We are committed to making this work. There have been challenges and there have been attempts at every stage to disrupt what we are doing.

We are putting together a team and doing all the right things. The industry is also challenged. But we are committed to making this work. It is happening, but it is rather slow.

What were the mistakes?
Our own diligence process was inadequate at that point in time. Being a public company, we could not do proper diligence. If you look at our balance sheet for the past two-three years, you will see a lot of write-offs. We bought the assets in good faith, thinking ‘it’s a public-listed company, so I should be able to believe what I see’. The lesson: even if it is a public company, you got to do your home work.

Are people willing to exit with whatever they can make?
Ultimately, that’s what will happen. Right now, there’s no panic anywhere. You have to understand one thing, in many parts of the world, returns are driven by leverage. In India, private equity uses no leverage. So, your ability to ride through a downturn is that much higher. Returns are lower but your ability to take shocks is that much higher.

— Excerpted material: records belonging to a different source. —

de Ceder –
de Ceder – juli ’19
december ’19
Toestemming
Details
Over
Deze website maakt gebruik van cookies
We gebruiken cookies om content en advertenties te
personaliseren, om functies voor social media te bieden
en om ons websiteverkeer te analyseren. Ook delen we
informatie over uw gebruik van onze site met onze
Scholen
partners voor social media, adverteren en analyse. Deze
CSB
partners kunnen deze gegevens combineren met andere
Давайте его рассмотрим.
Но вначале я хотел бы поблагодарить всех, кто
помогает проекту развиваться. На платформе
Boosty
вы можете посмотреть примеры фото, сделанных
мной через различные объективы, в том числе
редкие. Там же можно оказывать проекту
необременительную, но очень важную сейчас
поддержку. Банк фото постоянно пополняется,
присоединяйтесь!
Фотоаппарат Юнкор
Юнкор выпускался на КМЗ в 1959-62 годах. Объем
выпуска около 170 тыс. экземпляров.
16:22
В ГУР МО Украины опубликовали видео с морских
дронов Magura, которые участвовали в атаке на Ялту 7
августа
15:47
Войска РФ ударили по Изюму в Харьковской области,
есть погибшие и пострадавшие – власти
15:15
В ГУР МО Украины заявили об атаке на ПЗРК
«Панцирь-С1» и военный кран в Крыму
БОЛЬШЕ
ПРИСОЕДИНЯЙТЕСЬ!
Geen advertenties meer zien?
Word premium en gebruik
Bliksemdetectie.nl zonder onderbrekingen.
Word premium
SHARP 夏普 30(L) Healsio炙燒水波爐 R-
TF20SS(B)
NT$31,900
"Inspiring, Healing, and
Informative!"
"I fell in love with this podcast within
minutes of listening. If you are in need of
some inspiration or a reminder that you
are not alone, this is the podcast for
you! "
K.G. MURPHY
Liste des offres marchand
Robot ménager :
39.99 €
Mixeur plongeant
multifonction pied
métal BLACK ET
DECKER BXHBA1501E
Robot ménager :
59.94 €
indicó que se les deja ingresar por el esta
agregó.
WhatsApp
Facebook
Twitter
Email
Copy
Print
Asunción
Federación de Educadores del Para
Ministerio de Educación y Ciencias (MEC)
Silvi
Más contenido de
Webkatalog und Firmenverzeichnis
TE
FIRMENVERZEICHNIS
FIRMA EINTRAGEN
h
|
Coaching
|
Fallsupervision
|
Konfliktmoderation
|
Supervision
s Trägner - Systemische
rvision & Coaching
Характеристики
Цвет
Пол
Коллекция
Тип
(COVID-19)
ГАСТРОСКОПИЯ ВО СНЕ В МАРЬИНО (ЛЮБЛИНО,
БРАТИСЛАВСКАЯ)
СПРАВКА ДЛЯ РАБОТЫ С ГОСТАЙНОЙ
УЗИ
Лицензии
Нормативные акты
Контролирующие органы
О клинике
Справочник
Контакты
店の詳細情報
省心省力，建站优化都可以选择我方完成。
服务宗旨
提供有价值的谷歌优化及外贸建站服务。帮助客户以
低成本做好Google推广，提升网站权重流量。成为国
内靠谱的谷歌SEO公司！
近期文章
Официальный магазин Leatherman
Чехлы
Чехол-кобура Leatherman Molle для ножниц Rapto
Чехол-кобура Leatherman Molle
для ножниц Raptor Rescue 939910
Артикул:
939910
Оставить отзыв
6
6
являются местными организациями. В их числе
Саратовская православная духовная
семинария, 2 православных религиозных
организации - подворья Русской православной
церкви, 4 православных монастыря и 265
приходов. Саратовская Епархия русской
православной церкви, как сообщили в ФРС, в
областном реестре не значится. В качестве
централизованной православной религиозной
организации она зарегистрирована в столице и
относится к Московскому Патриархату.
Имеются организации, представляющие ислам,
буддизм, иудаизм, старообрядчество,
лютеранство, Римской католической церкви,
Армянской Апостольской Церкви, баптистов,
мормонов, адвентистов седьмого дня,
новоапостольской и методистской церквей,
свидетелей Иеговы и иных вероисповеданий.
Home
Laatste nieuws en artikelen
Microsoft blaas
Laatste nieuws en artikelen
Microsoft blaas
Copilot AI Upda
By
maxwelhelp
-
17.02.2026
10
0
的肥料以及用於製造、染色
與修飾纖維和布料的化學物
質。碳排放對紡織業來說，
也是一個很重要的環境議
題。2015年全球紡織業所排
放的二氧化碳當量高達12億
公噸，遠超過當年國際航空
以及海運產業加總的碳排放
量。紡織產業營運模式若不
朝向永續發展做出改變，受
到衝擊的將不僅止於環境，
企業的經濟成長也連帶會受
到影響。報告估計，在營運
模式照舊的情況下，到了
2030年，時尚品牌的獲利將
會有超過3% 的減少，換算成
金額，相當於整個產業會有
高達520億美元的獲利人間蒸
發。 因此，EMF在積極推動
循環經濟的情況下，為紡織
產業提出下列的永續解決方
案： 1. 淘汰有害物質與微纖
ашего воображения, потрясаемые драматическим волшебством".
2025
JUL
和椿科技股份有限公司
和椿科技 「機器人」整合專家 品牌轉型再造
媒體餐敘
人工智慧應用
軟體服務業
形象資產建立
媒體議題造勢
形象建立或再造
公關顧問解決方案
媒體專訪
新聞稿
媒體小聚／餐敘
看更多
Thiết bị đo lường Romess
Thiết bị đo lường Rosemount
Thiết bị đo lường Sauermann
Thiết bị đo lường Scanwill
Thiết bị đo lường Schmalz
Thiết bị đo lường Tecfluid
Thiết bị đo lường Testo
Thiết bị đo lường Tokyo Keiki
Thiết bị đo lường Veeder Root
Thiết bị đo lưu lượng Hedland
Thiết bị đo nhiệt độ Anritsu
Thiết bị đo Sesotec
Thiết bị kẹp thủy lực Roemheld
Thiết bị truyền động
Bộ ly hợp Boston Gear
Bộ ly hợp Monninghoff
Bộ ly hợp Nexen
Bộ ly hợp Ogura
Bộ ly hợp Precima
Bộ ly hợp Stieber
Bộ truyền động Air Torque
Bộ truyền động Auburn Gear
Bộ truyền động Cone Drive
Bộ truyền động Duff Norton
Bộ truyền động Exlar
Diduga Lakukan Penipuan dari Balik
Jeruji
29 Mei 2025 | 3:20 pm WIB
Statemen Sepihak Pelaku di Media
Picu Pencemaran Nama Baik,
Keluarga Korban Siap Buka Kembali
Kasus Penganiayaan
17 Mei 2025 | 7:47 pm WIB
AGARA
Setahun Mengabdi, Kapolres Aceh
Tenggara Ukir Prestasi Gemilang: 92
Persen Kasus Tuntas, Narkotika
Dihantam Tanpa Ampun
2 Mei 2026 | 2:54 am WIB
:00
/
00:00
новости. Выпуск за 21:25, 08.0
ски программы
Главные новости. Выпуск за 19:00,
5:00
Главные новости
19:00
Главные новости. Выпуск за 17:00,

You have invested in Manappuram and Muthoot. What was the thinking?
Short-term retail loans, especially at the low end of the society, are not available. Two-thirds of Indians still don’t have bank accounts. Where do they get short-term money? From the neighbourhood money lender, who charges exorbitant rates.

In lending against gold, these companies are catering to a different segment. Though they are charging higher than banks, for the customer it is significantly less than what they are used to paying. The vegetable vendor borrows money at one per cent interest a day.

Unlike banks, which are open from 10 am to 2 pm, these companies are open from 9 am to 9 pm; they are open even on Saturdays and Sundays. There is work ethics, there is customer service. My own belief is that the Reserve Bank of India’s (RBI’s) rules and regulations on them is completely misplaced, and stems from the fact that RBI has not done its homework. If their average loan duration is 100 days, what is the systemic risk?

Then, RBI has a different set of rules for gold loan companies, and banks doing the same activity. Basel-III has said lending against gold is a zero risk-weighted activity. RBI says if you lend against gold, you keep 12.5 per cent capital adequacy — this applies only for these private companies and not for the banks. In a sense, what RBI has done is ruin these folks, but they are still surviving.

Will the outlook change for PE with the Shome panel’s views on GAAR, retro tax?
Of course. The sentiment has improved dramatically. But to address the fundamental issues (of low returns in PE), you need to enforce contracts. Retro taxes are an issue of good faith. A government has got to behave like one; it can’t behave like an extortion agent. As an Indian, I was very embarrassed about the Vodafone incident; what I was more embarrassed about was that no one in Parliament spoke about it.